**Job:** Put the lines of the records below into a Markdown table with the columns Row and Text, numbering each row and skipping blank lines. Include only the lines from the one with "puis de choisir" up to and including the one with "газами, что предотвращает".

** Opening Data excerpts block **

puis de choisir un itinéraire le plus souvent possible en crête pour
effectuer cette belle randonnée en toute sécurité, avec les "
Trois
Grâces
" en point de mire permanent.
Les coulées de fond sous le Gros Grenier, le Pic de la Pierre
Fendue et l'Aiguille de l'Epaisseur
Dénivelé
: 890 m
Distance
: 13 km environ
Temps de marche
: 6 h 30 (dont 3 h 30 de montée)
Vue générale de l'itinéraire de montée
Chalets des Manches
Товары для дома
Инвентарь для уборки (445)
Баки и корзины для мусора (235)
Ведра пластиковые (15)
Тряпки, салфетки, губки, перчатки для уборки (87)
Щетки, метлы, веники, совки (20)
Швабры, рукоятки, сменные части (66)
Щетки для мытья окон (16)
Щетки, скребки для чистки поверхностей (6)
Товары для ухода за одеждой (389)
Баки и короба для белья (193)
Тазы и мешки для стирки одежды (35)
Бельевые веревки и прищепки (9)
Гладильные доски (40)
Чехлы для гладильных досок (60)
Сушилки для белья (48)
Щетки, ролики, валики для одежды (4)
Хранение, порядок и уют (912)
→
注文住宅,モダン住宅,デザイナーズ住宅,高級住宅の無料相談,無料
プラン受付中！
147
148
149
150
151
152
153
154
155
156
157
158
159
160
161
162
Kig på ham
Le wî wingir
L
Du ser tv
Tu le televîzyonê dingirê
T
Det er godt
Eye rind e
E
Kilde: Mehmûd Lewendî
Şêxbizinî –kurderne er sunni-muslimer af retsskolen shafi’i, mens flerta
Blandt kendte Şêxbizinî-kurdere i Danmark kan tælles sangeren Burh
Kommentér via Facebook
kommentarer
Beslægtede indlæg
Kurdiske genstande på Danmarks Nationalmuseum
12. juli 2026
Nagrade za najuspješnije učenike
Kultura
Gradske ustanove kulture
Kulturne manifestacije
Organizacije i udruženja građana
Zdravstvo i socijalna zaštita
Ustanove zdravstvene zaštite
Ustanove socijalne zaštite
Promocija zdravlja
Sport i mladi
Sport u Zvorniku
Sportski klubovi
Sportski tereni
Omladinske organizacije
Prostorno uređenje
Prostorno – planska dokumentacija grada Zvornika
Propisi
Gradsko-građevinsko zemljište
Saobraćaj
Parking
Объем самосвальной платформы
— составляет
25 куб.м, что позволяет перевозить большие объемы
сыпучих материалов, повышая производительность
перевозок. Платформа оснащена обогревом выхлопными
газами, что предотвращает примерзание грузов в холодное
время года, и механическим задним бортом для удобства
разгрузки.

** Closing Data excerpts block **
** Opening Data excerpts block **

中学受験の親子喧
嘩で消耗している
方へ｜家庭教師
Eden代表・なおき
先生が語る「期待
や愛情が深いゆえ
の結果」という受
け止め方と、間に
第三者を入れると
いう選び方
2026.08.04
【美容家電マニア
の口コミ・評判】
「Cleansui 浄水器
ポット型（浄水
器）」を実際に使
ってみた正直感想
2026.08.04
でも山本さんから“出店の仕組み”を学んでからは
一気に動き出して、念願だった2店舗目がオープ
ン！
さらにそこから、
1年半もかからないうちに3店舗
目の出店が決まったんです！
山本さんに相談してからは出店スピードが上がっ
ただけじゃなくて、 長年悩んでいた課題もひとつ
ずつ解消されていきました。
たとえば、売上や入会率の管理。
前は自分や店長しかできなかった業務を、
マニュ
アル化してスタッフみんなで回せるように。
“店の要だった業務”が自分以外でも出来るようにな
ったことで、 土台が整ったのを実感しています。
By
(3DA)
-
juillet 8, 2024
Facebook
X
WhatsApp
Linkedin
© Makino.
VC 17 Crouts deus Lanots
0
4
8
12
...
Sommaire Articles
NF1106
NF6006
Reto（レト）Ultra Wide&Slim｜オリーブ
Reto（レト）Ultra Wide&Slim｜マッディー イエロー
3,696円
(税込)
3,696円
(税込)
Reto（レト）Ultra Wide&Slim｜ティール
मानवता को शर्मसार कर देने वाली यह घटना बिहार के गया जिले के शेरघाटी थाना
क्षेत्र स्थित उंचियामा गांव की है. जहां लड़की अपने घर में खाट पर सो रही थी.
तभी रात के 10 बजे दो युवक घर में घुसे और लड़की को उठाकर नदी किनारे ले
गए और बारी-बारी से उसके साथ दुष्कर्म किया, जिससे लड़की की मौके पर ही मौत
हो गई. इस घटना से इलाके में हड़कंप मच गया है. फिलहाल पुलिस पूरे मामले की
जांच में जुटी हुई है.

** Closing Data excerpts block **
** Opening Data excerpts block **

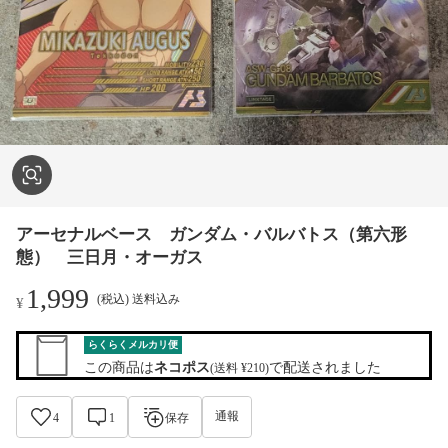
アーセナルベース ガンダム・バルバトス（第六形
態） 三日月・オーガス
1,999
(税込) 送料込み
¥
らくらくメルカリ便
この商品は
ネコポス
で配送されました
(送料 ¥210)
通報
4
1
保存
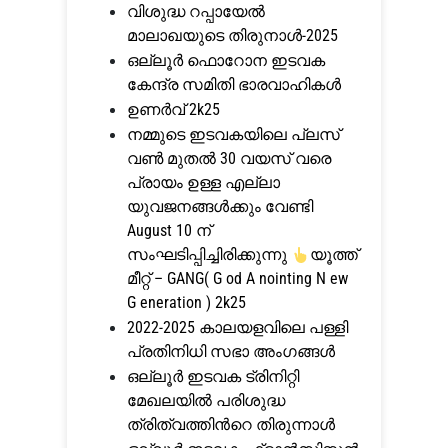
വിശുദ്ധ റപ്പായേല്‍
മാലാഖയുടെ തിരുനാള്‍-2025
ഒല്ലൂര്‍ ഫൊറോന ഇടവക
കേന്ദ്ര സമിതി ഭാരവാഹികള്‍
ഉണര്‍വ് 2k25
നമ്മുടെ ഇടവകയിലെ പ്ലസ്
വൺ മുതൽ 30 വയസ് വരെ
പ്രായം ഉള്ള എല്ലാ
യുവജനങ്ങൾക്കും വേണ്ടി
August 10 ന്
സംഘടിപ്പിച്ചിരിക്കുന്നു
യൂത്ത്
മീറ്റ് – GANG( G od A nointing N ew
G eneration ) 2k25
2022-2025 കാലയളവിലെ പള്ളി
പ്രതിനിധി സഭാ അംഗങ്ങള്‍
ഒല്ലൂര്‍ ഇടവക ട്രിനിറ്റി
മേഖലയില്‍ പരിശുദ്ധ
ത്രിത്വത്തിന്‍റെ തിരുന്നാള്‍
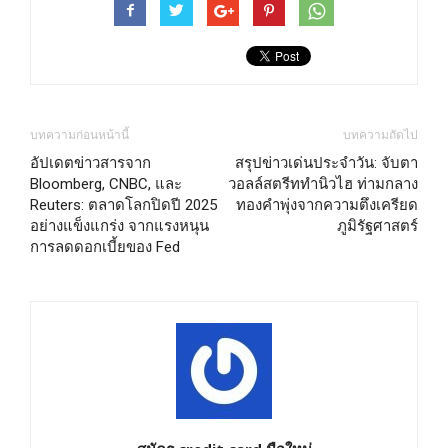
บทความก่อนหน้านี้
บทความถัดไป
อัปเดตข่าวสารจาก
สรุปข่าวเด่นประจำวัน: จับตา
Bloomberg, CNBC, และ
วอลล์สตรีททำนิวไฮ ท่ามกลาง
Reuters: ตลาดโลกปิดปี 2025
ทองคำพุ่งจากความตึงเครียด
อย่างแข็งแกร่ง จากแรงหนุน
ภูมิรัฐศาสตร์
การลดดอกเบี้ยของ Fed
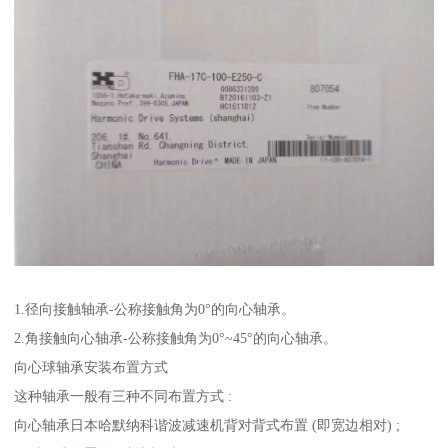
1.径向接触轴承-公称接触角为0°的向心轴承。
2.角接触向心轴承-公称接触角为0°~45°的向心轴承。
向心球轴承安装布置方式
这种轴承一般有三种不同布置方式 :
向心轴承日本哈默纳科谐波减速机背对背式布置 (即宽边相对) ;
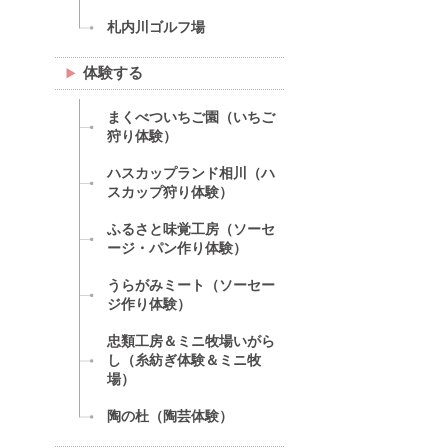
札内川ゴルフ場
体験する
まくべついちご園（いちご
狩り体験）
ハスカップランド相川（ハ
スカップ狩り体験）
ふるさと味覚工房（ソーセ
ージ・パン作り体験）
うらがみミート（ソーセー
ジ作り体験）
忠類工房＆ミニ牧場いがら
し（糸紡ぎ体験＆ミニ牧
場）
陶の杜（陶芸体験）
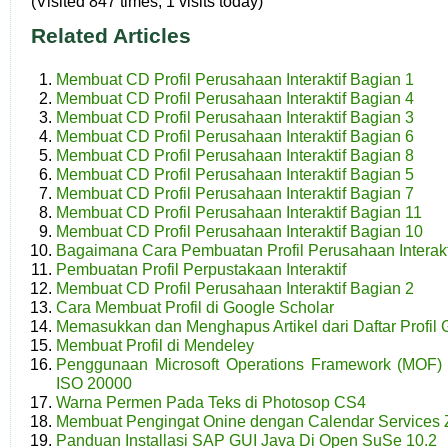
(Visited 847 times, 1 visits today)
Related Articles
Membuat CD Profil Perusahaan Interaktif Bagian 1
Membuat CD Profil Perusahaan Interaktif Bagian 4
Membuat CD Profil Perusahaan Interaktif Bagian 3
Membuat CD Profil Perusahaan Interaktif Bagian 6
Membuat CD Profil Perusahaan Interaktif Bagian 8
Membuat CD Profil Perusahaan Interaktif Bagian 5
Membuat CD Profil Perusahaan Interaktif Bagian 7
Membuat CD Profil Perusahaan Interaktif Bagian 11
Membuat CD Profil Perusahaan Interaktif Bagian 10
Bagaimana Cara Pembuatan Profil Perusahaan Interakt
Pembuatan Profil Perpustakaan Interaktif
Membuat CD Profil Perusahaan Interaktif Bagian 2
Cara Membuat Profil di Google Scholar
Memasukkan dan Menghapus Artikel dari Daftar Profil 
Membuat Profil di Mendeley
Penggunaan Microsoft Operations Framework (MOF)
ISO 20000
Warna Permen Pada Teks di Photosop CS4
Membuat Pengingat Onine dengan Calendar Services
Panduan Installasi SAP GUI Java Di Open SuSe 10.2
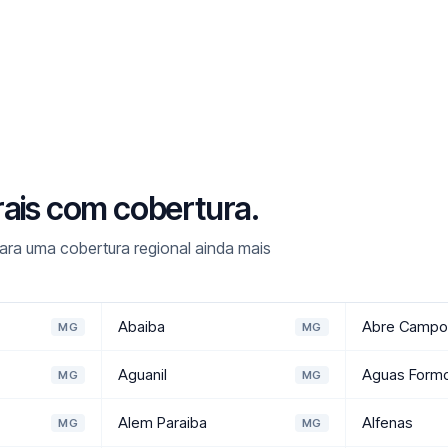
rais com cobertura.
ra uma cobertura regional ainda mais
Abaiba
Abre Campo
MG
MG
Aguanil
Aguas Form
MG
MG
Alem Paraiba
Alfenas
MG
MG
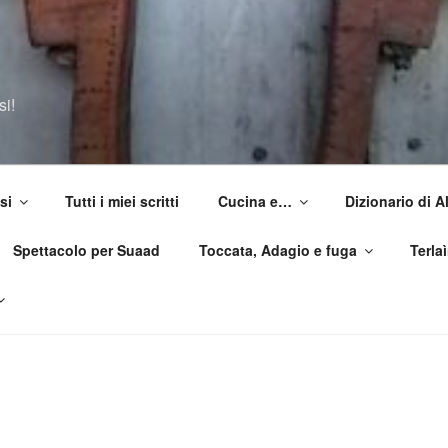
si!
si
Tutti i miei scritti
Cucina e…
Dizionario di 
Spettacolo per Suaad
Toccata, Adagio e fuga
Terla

** Closing Data excerpts block **

**Answer to this exercise:**
| Row | Text |
|---|---|
| 1 | puis de choisir un itinéraire le plus souvent possible en crête pour |
| 2 | effectuer cette belle randonnée en toute sécurité, avec les " |
| 3 | Trois |
| 4 | Grâces |
| 5 | " en point de mire permanent. |
| 6 | Les coulées de fond sous le Gros Grenier, le Pic de la Pierre |
| 7 | Fendue et l'Aiguille de l'Epaisseur |
| 8 | Dénivelé |
| 9 | : 890 m |
| 10 | Distance |
| 11 | : 13 km environ |
| 12 | Temps de marche |
| 13 | : 6 h 30 (dont 3 h 30 de montée) |
| 14 | Vue générale de l'itinéraire de montée |
| 15 | Chalets des Manches |
| 16 | Товары для дома |
| 17 | Инвентарь для уборки (445) |
| 18 | Баки и корзины для мусора (235) |
| 19 | Ведра пластиковые (15) |
| 20 | Тряпки, салфетки, губки, перчатки для уборки (87) |
| 21 | Щетки, метлы, веники, совки (20) |
| 22 | Швабры, рукоятки, сменные части (66) |
| 23 | Щетки для мытья окон (16) |
| 24 | Щетки, скребки для чистки поверхностей (6) |
| 25 | Товары для ухода за одеждой (389) |
| 26 | Баки и короба для белья (193) |
| 27 | Тазы и мешки для стирки одежды (35) |
| 28 | Бельевые веревки и прищепки (9) |
| 29 | Гладильные доски (40) |
| 30 | Чехлы для гладильных досок (60) |
| 31 | Сушилки для белья (48) |
| 32 | Щетки, ролики, валики для одежды (4) |
| 33 | Хранение, порядок и уют (912) |
| 34 | → |
| 35 | 注文住宅,モダン住宅,デザイナーズ住宅,高級住宅の無料相談,無料 |
| 36 | プラン受付中！ |
| 37 | 147 |
| 38 | 148 |
| 39 | 149 |
| 40 | 150 |
| 41 | 151 |
| 42 | 152 |
| 43 | 153 |
| 44 | 154 |
| 45 | 155 |
| 46 | 156 |
| 47 | 157 |
| 48 | 158 |
| 49 | 159 |
| 50 | 160 |
| 51 | 161 |
| 52 | 162 |
| 53 | Kig på ham |
| 54 | Le wî wingir |
| 55 | L |
| 56 | Du ser tv |
| 57 | Tu le televîzyonê dingirê |
| 58 | T |
| 59 | Det er godt |
| 60 | Eye rind e |
| 61 | E |
| 62 | Kilde: Mehmûd Lewendî |
| 63 | Şêxbizinî –kurderne er sunni-muslimer af retsskolen shafi’i, mens flerta |
| 64 | Blandt kendte Şêxbizinî-kurdere i Danmark kan tælles sangeren Burh |
| 65 | Kommentér via Facebook |
| 66 | kommentarer |
| 67 | Beslægtede indlæg |
| 68 | Kurdiske genstande på Danmarks Nationalmuseum |
| 69 | 12. juli 2026 |
| 70 | Nagrade za najuspješnije učenike |
| 71 | Kultura |
| 72 | Gradske ustanove kulture |
| 73 | Kulturne manifestacije |
| 74 | Organizacije i udruženja građana |
| 75 | Zdravstvo i socijalna zaštita |
| 76 | Ustanove zdravstvene zaštite |
| 77 | Ustanove socijalne zaštite |
| 78 | Promocija zdravlja |
| 79 | Sport i mladi |
| 80 | Sport u Zvorniku |
| 81 | Sportski klubovi |
| 82 | Sportski tereni |
| 83 | Omladinske organizacije |
| 84 | Prostorno uređenje |
| 85 | Prostorno – planska dokumentacija grada Zvornika |
| 86 | Propisi |
| 87 | Gradsko-građevinsko zemljište |
| 88 | Saobraćaj |
| 89 | Parking |
| 90 | Объем самосвальной платформы |
| 91 | — составляет |
| 92 | 25 куб.м, что позволяет перевозить большие объемы |
| 93 | сыпучих материалов, повышая производительность |
| 94 | перевозок. Платформа оснащена обогревом выхлопными |
| 95 | газами, что предотвращает примерзание грузов в холодное |